The federal government must also develop implementation plans for the new laws that go beyond the purview of an additional Department of Energy office. Large appropriations and well-intentioned plans are not enough, and to date, neither the laws nor the Biden administration’s strategies adequately address the issue of integrated implementation. The administration must set technical milestones, cost goals, and time schedules for every major program to achieve net-zero emissions. It will need to fund measurements, modeling, and simulations so that policymakers and staffers can evaluate each initiative’s progress and look at possible alternatives. It will have to periodically adjust targets, such as for electric vehicle market penetration, rather than sticking to preset aspirational goals. To better manage each initiative and ensure that it is operating efficiently, the federal government will also need to fully integrate information systems that collect and analyze data relevant to companies, investors, policymakers, entrepreneurs, and other major stakeholders in the U.S. economy. This is not business as usual for the federal government. 
The White House and Congress must also create a stable policy environment for these new programs, since initiatives are easiest to carry out and most likely to receive private investment when the rules regarding them are lasting and predictable. Such stability has not been a hallmark of federal or state government behavior. To help maintain consistency, Congress could create a joint committee that oversees all energy, climate, and associated innovation efforts. This would require a major transformation of how Congress does its business, given that committees routinely protect their prerogatives.
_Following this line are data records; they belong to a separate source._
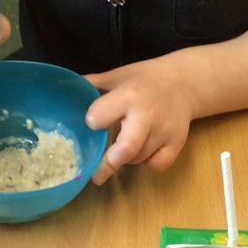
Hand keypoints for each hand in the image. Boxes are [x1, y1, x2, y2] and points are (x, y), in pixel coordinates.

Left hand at [84, 59, 194, 184]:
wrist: (185, 81)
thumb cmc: (145, 78)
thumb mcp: (118, 75)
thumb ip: (92, 84)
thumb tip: (62, 89)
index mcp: (128, 94)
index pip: (100, 116)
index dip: (93, 121)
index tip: (92, 123)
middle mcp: (147, 114)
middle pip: (127, 148)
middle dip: (109, 162)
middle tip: (96, 172)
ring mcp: (164, 130)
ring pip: (138, 158)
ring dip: (126, 158)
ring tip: (125, 144)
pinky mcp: (177, 142)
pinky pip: (157, 164)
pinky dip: (148, 163)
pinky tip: (145, 151)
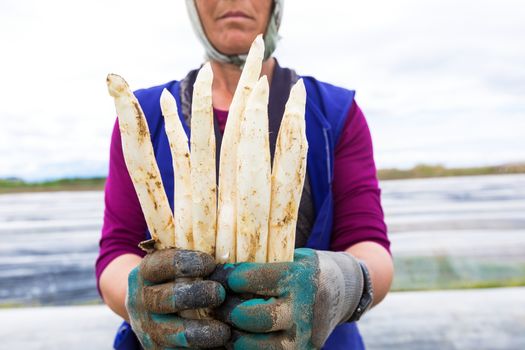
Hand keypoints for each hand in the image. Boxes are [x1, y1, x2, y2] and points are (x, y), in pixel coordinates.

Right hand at [126, 249, 230, 348]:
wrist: (150, 308)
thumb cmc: (176, 279)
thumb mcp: (177, 265)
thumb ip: (195, 264)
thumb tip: (229, 261)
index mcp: (146, 272)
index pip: (160, 265)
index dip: (184, 263)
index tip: (210, 263)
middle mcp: (141, 299)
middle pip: (163, 298)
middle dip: (193, 296)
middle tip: (219, 293)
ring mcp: (146, 327)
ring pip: (168, 332)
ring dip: (198, 332)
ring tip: (223, 331)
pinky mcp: (155, 349)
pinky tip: (218, 346)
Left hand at [210, 248, 370, 348]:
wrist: (343, 292)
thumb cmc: (308, 270)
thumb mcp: (293, 257)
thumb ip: (264, 264)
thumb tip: (220, 270)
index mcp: (300, 278)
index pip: (255, 280)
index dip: (232, 279)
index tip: (223, 278)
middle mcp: (304, 309)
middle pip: (255, 318)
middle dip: (230, 311)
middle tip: (220, 306)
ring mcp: (304, 336)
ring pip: (257, 347)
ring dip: (234, 337)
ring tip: (226, 326)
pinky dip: (247, 348)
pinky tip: (238, 338)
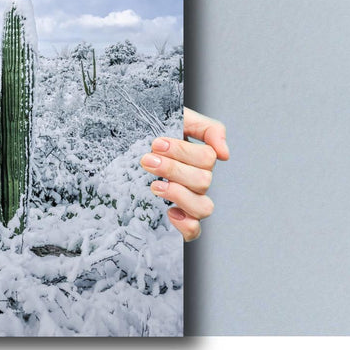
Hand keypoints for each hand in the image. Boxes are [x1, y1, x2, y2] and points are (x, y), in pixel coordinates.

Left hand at [141, 107, 228, 241]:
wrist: (123, 140)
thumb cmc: (151, 131)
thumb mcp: (179, 118)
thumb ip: (208, 128)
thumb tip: (225, 154)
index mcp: (198, 158)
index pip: (207, 158)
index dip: (182, 151)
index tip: (156, 143)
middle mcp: (197, 181)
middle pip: (203, 181)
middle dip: (173, 169)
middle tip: (147, 160)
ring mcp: (188, 201)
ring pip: (203, 207)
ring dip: (179, 195)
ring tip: (155, 185)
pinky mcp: (177, 218)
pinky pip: (193, 231)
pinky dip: (185, 225)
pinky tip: (169, 212)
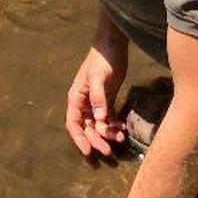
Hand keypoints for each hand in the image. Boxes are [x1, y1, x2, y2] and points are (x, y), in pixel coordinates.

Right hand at [65, 36, 127, 156]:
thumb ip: (98, 97)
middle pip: (88, 127)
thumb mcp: (98, 77)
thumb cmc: (101, 59)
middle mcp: (84, 102)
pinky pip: (109, 117)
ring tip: (121, 138)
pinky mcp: (108, 99)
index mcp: (76, 98)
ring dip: (108, 133)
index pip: (74, 123)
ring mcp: (96, 102)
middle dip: (97, 139)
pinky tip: (123, 129)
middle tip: (109, 151)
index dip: (79, 138)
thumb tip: (100, 119)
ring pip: (100, 124)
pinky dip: (115, 125)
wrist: (113, 46)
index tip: (88, 152)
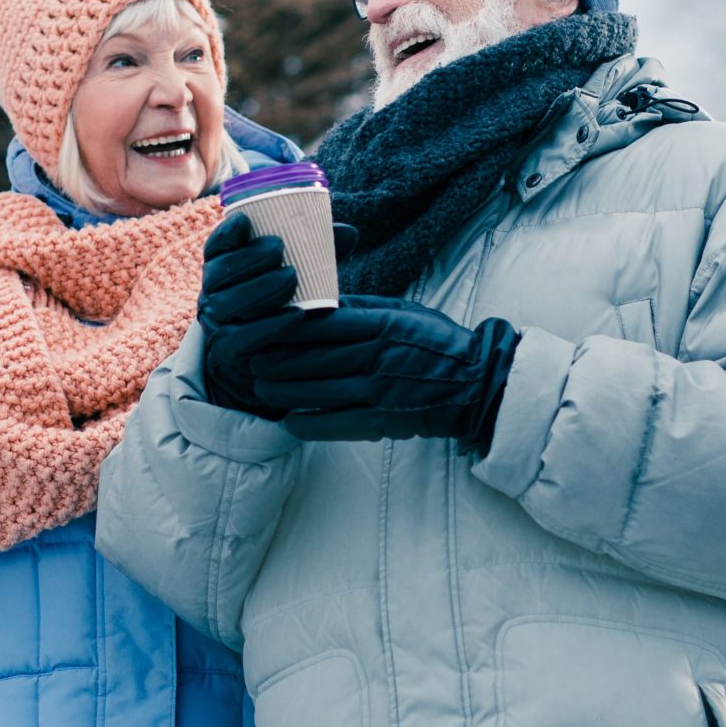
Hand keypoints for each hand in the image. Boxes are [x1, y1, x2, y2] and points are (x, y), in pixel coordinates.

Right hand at [197, 213, 355, 417]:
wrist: (266, 357)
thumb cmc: (280, 305)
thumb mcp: (292, 276)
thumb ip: (313, 254)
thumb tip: (349, 233)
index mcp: (222, 270)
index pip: (215, 247)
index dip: (226, 233)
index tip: (246, 221)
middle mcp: (212, 294)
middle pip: (222, 271)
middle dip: (250, 257)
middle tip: (279, 248)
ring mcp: (218, 323)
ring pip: (229, 302)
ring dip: (261, 287)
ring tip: (292, 276)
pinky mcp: (230, 350)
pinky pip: (245, 336)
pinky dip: (271, 324)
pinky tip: (296, 315)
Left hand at [246, 295, 519, 453]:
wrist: (475, 385)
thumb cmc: (435, 343)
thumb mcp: (402, 312)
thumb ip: (362, 309)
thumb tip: (318, 303)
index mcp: (382, 325)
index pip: (323, 324)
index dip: (288, 327)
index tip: (263, 324)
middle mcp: (378, 358)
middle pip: (313, 358)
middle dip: (276, 360)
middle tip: (250, 358)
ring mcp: (379, 392)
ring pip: (318, 391)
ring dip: (284, 391)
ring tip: (262, 386)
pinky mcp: (382, 421)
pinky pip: (336, 423)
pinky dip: (309, 423)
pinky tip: (289, 421)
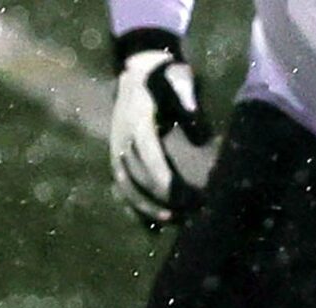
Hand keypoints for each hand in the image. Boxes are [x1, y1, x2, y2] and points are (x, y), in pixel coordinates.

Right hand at [110, 30, 216, 227]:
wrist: (137, 70)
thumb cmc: (164, 75)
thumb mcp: (179, 77)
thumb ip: (187, 98)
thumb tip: (199, 128)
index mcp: (136, 120)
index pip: (148, 156)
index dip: (162, 179)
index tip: (180, 196)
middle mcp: (121, 139)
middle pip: (137, 177)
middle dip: (160, 198)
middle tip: (188, 212)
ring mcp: (116, 151)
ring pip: (126, 188)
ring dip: (146, 209)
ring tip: (172, 221)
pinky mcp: (117, 159)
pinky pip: (123, 189)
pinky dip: (135, 209)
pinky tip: (151, 229)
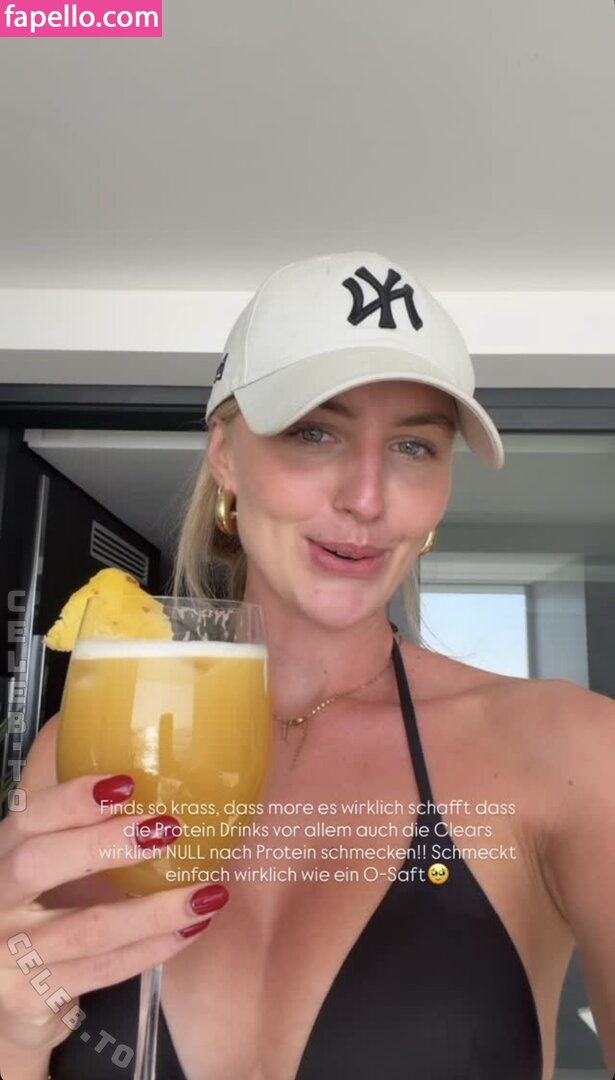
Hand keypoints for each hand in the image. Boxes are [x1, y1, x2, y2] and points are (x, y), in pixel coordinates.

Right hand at [0, 774, 228, 1062]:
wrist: (10, 996)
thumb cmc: (41, 909)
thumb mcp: (48, 860)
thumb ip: (82, 821)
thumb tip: (153, 764)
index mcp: (2, 853)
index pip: (28, 818)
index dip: (71, 800)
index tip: (125, 784)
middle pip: (38, 865)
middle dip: (103, 844)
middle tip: (167, 828)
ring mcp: (7, 956)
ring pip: (86, 929)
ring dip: (154, 910)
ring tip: (207, 891)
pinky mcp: (31, 998)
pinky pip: (103, 971)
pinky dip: (152, 949)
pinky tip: (191, 928)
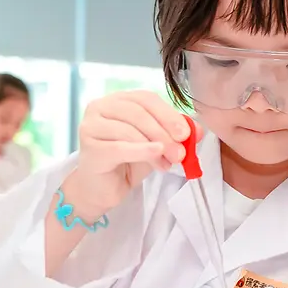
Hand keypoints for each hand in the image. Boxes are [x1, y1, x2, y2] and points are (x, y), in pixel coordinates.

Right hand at [66, 91, 200, 218]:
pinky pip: (120, 147)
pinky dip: (142, 151)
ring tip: (168, 163)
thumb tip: (198, 130)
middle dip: (164, 133)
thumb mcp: (157, 144)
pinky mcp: (89, 147)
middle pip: (138, 113)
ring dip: (155, 147)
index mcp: (118, 100)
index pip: (146, 99)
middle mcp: (100, 107)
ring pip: (130, 130)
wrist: (103, 188)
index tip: (186, 133)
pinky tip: (157, 157)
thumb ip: (175, 134)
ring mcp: (91, 126)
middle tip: (180, 152)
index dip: (168, 114)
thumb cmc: (127, 161)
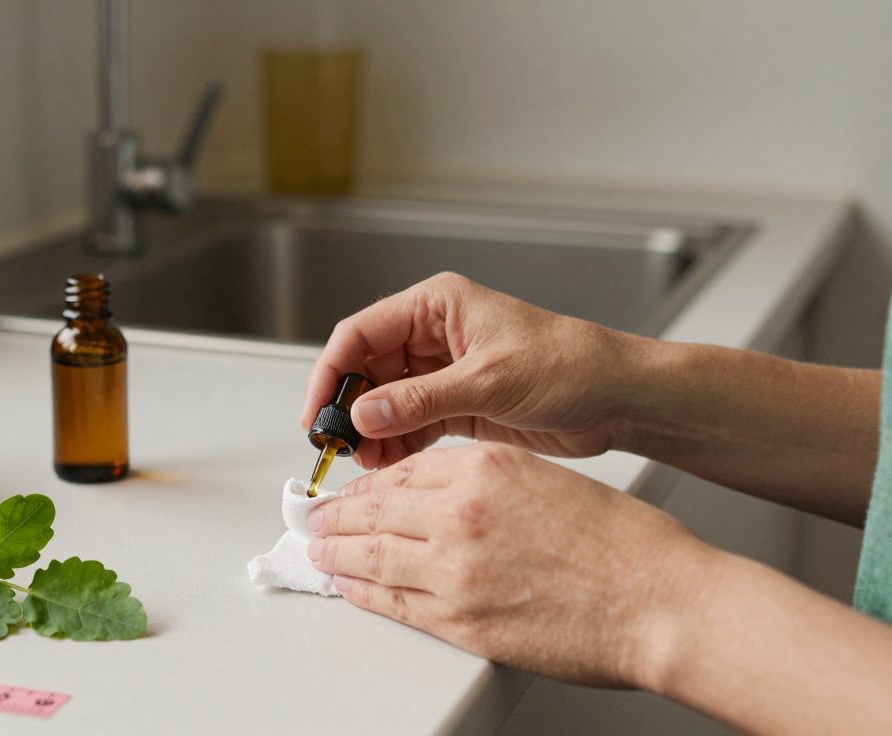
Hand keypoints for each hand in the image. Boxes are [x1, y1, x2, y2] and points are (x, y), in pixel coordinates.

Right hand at [300, 272, 640, 468]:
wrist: (621, 397)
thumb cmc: (572, 365)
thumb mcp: (490, 380)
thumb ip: (421, 400)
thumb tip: (364, 414)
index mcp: (436, 307)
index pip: (360, 334)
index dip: (331, 373)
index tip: (316, 413)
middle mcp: (433, 336)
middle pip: (365, 369)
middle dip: (348, 409)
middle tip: (335, 446)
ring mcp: (442, 372)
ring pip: (383, 401)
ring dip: (369, 432)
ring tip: (363, 463)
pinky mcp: (456, 405)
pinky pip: (408, 425)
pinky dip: (394, 446)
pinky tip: (386, 466)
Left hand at [306, 443, 710, 687]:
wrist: (662, 601)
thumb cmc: (625, 545)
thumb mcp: (547, 481)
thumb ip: (488, 484)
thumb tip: (442, 499)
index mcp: (485, 468)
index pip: (403, 472)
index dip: (367, 484)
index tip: (351, 489)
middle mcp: (460, 512)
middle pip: (375, 510)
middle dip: (337, 515)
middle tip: (314, 517)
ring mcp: (454, 568)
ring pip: (371, 555)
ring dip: (336, 552)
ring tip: (318, 550)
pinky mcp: (459, 620)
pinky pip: (391, 601)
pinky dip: (361, 592)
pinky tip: (347, 586)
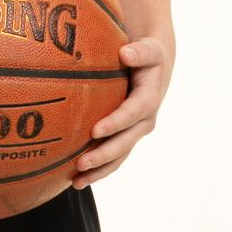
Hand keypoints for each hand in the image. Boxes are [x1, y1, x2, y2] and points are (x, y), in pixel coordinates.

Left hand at [72, 36, 170, 185]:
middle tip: (81, 163)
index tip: (95, 131)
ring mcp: (135, 133)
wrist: (156, 68)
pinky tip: (76, 179)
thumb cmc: (146, 55)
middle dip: (104, 155)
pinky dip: (98, 170)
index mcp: (149, 99)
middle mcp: (144, 121)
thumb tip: (125, 52)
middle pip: (125, 142)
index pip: (132, 114)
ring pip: (119, 157)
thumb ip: (140, 51)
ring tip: (76, 182)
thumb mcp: (150, 50)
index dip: (116, 123)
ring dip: (99, 170)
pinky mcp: (126, 138)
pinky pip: (113, 158)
But although the prospects for such a step are not great, they nevertheless deserve discussion when the U.S. government confronts a task as daunting as rapidly transitioning the massive energy economy to cleaner sources.
These implementation measures are only a partial list. All the above measures must be addressed—and quite possibly more. For example, the United States should work in closer collaboration with its allies and trading partners, in some cases through formal cooperative efforts.
Finally, Washington must keep in mind that the economic transformation it envisions in the energy sector will influence the lives of all Americans. It must carefully monitor the impact its policies have on different social groups, communities, and regions. If the country’s industrial policy is carried out haphazardly, it could hurt many of the people it is designed to help, while wasting time and resources. But done right, these new measures could make the United States a more competitive and greener country, helping it lead the world for decades to come.